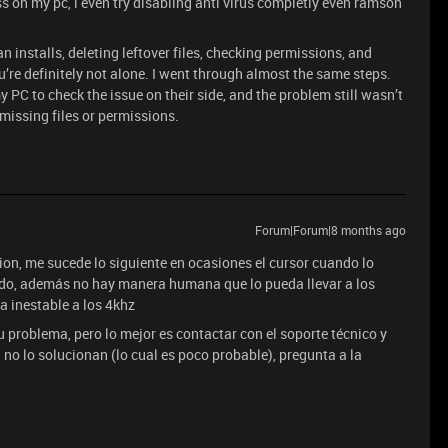
ess on my pc, i even try disabling anti virus completly even ramson
ean installs, deleting leftover files, checking permissions, and
u’re definitely not alone. I went through almost the same steps.
 PC to check the issue on their side, and the problem still wasn’t
 missing files or permissions.
Forum|Forum|8 months ago
tion, me sucede lo siguiente en ocasiones el cursor cuando lo
do, además no hay manera humana que lo pueda llevar a los
a inestable a los 4khz
problema, pero lo mejor es contactar con el soporte técnico y
 no lo solucionan (lo cual es poco probable), pregunta a la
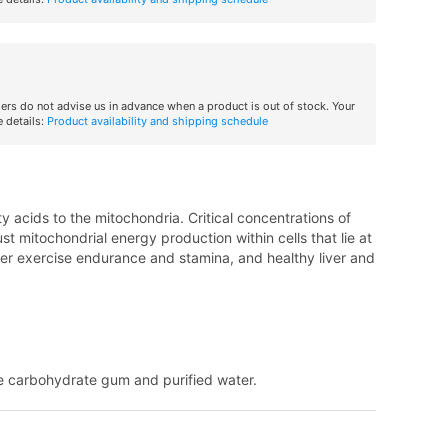
iers do not advise us in advance when a product is out of stock. Your
 details:
Product availability and shipping schedule
ty acids to the mitochondria. Critical concentrations of
 mitochondrial energy production within cells that lie at
etter exercise endurance and stamina, and healthy liver and
e carbohydrate gum and purified water.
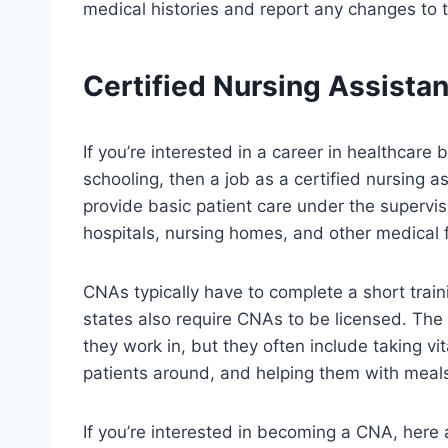
medical histories and report any changes to 
Certified Nursing Assistan
If you’re interested in a career in healthcare
schooling, then a job as a certified nursing 
provide basic patient care under the supervis
hospitals, nursing homes, and other medical fa
CNAs typically have to complete a short trai
states also require CNAs to be licensed. The
they work in, but they often include taking vi
patients around, and helping them with meal
If you’re interested in becoming a CNA, here a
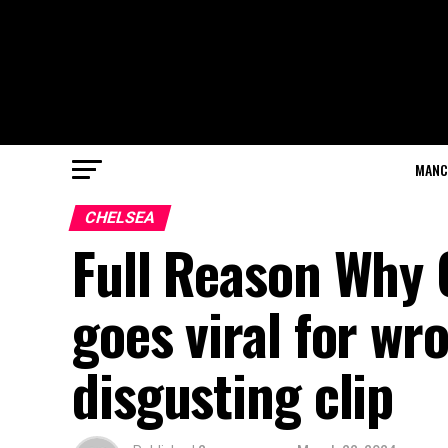
MANC
CHELSEA
Full Reason Why 
goes viral for wr
disgusting clip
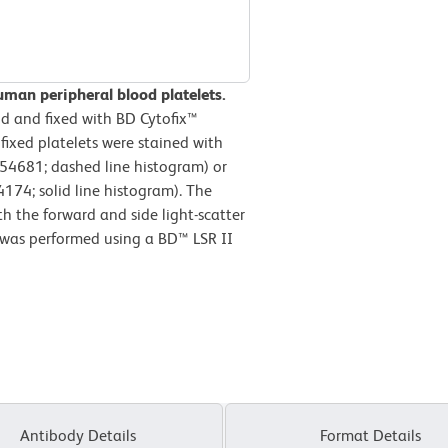
man peripheral blood platelets.
d and fixed with BD Cytofix™
 fixed platelets were stained with
554681; dashed line histogram) or
74; solid line histogram). The
h the forward and side light-scatter
is was performed using a BD™ LSR II
Antibody Details
Format Details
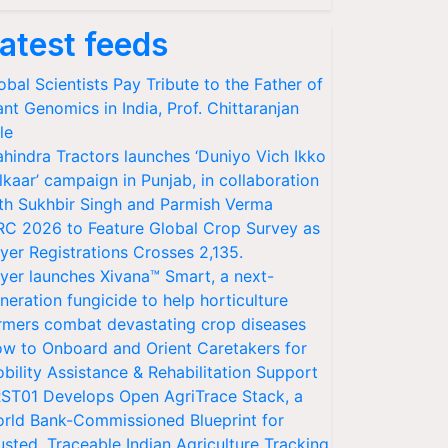
atest feeds
obal Scientists Pay Tribute to the Father of
ant Genomics in India, Prof. Chittaranjan
le
hindra Tractors launches ‘Duniyo Vich Ikko
lkaar’ campaign in Punjab, in collaboration
th Sukhbir Singh and Parmish Verma
RC 2026 to Feature Global Crop Survey as
yer Registrations Crosses 2,135.
yer launches Xivana™ Smart, a next-
neration fungicide to help horticulture
rmers combat devastating crop diseases
w to Onboard and Orient Caretakers for
bility Assistance & Rehabilitation Support
ST01 Develops Open AgriTrace Stack, a
rld Bank-Commissioned Blueprint for
usted, Traceable Indian Agriculture Tracking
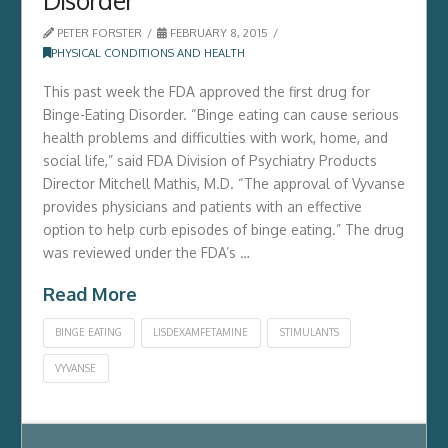
PETER FORSTER
FEBRUARY 8, 2015
PHYSICAL CONDITIONS AND HEALTH
This past week the FDA approved the first drug for
Binge-Eating Disorder. “Binge eating can cause serious
health problems and difficulties with work, home, and
social life,” said FDA Division of Psychiatry Products
Director Mitchell Mathis, M.D. “The approval of Vyvanse
provides physicians and patients with an effective
option to help curb episodes of binge eating.” The drug
was reviewed under the FDA’s …
Read More
BINGE EATING
LISDEXAMFETAMINE
STIMULANTS
VYVANSE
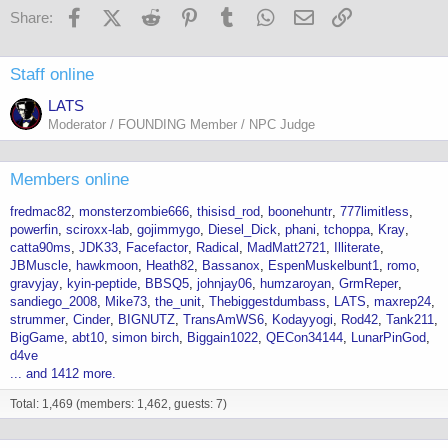
Facebook
X (Twitter)
Reddit
Pinterest
Tumblr
WhatsApp
Email
Link
Share:
Staff online
LATS
Moderator / FOUNDING Member / NPC Judge
Members online
fredmac82
monsterzombie666
thisisd_rod
boonehuntr
777limitless
powerfin
sciroxx-lab
gojimmygo
Diesel_Dick
phani
tchoppa
Kray
catta90ms
JDK33
Facefactor
Radical
MadMatt2721
Illiterate
JBMuscle
hawkmoon
Heath82
Bassanox
EspenMuskelbunt1
romo
gravyjay
kyin-peptide
BBSQ5
johnjay06
humzaroyan
GrmReper
sandiego_2008
Mike73
the_unit
Thebiggestdumbass
LATS
maxrep24
strummer
Cinder
BIGNUTZ
TransAmWS6
Kodayyogi
Rod42
Tank211
BigGame
abt10
simon birch
Biggain1022
QECon34144
LunarPinGod
d4ve
... and 1412 more.
Total: 1,469 (members: 1,462, guests: 7)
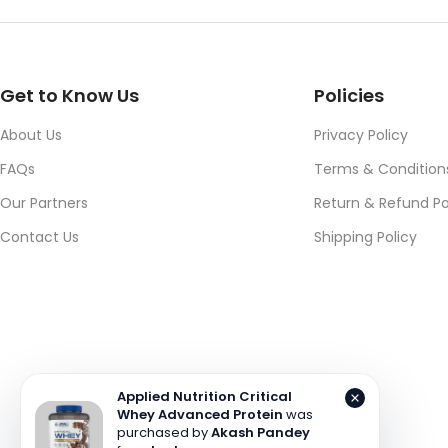
Get to Know Us
Policies
About Us
Privacy Policy
FAQs
Terms & Condition
Our Partners
Return & Refund Po
Contact Us
Shipping Policy
Applied Nutrition Critical
Whey Advanced Protein
was
purchased by
Akash Pandey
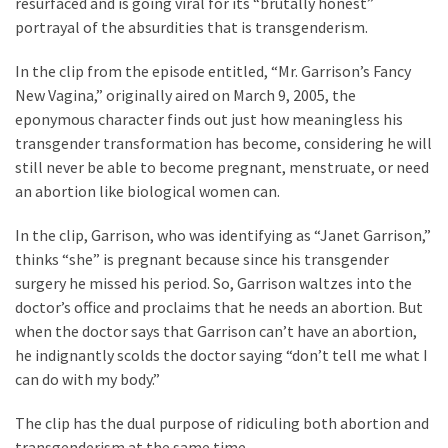
resurfaced and is going viral for its “brutally honest”
Clothing
portrayal of the absurdities that is transgenderism.
Faces
Deportation
In the clip from the episode entitled, “Mr. Garrison’s Fancy
And
New Vagina,” originally aired on March 9, 2005, the
THIS
eponymous character finds out just how meaningless his
Humiliation
transgender transformation has become, considering he will
still never be able to become pregnant, menstruate, or need
Embracing
an abortion like biological women can.
Suffering
As
In the clip, Garrison, who was identifying as “Janet Garrison,”
Part
thinks “she” is pregnant because since his transgender
of
surgery he missed his period. So, Garrison waltzes into the
Faith
doctor’s office and proclaims that he needs an abortion. But
and
when the doctor says that Garrison can’t have an abortion,
Life
he indignantly scolds the doctor saying “don’t tell me what I
can do with my body.”
Global
Speech
The clip has the dual purpose of ridiculing both abortion and
Code
transgenderism at the same time.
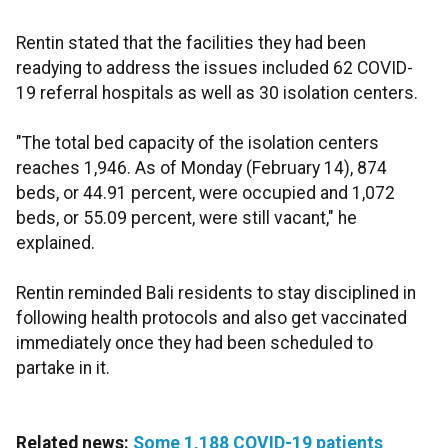
Rentin stated that the facilities they had been
readying to address the issues included 62 COVID-
19 referral hospitals as well as 30 isolation centers.
"The total bed capacity of the isolation centers
reaches 1,946. As of Monday (February 14), 874
beds, or 44.91 percent, were occupied and 1,072
beds, or 55.09 percent, were still vacant," he
explained.
Rentin reminded Bali residents to stay disciplined in
following health protocols and also get vaccinated
immediately once they had been scheduled to
partake in it.
Related news:
Some 1,188 COVID-19 patients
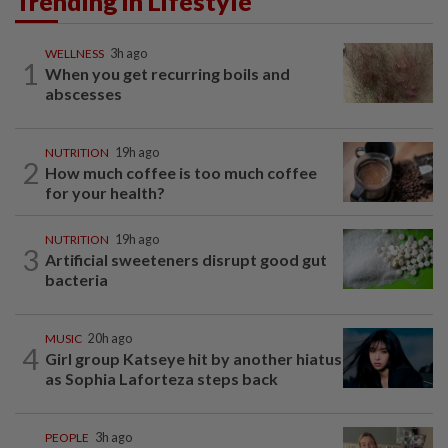
Trending in Lifestyle
WELLNESS
3h ago
1
When you get recurring boils and
abscesses
NUTRITION
19h ago
2
How much coffee is too much coffee
for your health?
NUTRITION
19h ago
3
Artificial sweeteners disrupt good gut
bacteria
MUSIC
20h ago
4
Girl group Katseye hit by another hiatus
as Sophia Laforteza steps back
PEOPLE
3h ago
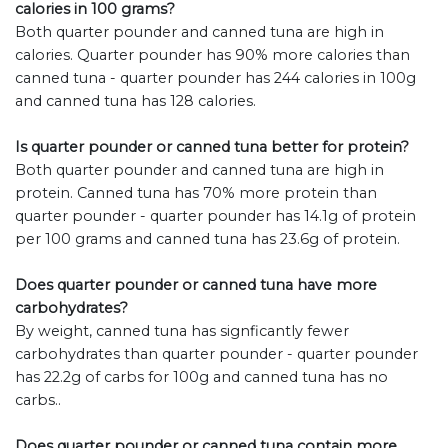
calories in 100 grams?
Both quarter pounder and canned tuna are high in
calories. Quarter pounder has 90% more calories than
canned tuna - quarter pounder has 244 calories in 100g
and canned tuna has 128 calories.
Is quarter pounder or canned tuna better for protein?
Both quarter pounder and canned tuna are high in
protein. Canned tuna has 70% more protein than
quarter pounder - quarter pounder has 14.1g of protein
per 100 grams and canned tuna has 23.6g of protein.
Does quarter pounder or canned tuna have more
carbohydrates?
By weight, canned tuna has signficantly fewer
carbohydrates than quarter pounder - quarter pounder
has 22.2g of carbs for 100g and canned tuna has no
carbs..
Does quarter pounder or canned tuna contain more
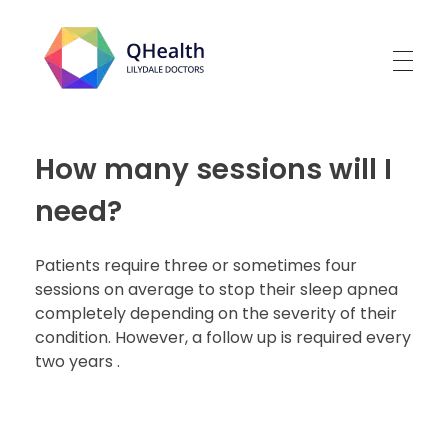
Lilydale Doctors
How many sessions will I
need?
Patients require three or sometimes four
sessions on average to stop their sleep apnea
completely depending on the severity of their
condition. However, a follow up is required every
two years .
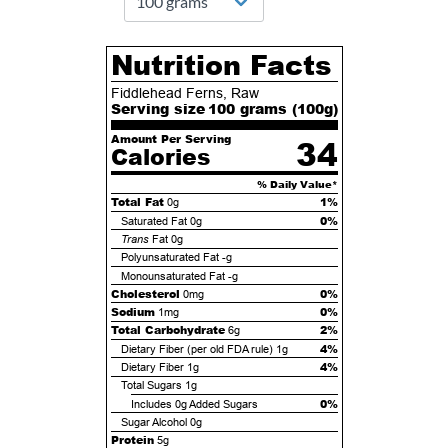
Nutrition Facts
Fiddlehead Ferns, Raw
Serving size
100 grams (
100
g)
Amount Per Serving
34
Calories
% Daily Value*
Total Fat
1%
0g
0%
Saturated Fat
0g
Trans
Fat
0g
Polyunsaturated Fat
-g
Monounsaturated Fat
-g
Cholesterol
0%
0mg
Sodium
0%
1mg
Total Carbohydrate
2%
6g
4%
Dietary Fiber (per old FDA rule)
1g
4%
Dietary Fiber
1g
Total Sugars
1g
0%
Includes
0g
Added Sugars
Sugar Alcohol
0g
Protein
5g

### To do
Check the lines above and copy each one that includes "Garrison".

### Result of this exercise
In the clip from the episode entitled, “Mr. Garrison’s Fancy
In the clip, Garrison, who was identifying as “Janet Garrison,”
surgery he missed his period. So, Garrison waltzes into the
when the doctor says that Garrison can’t have an abortion,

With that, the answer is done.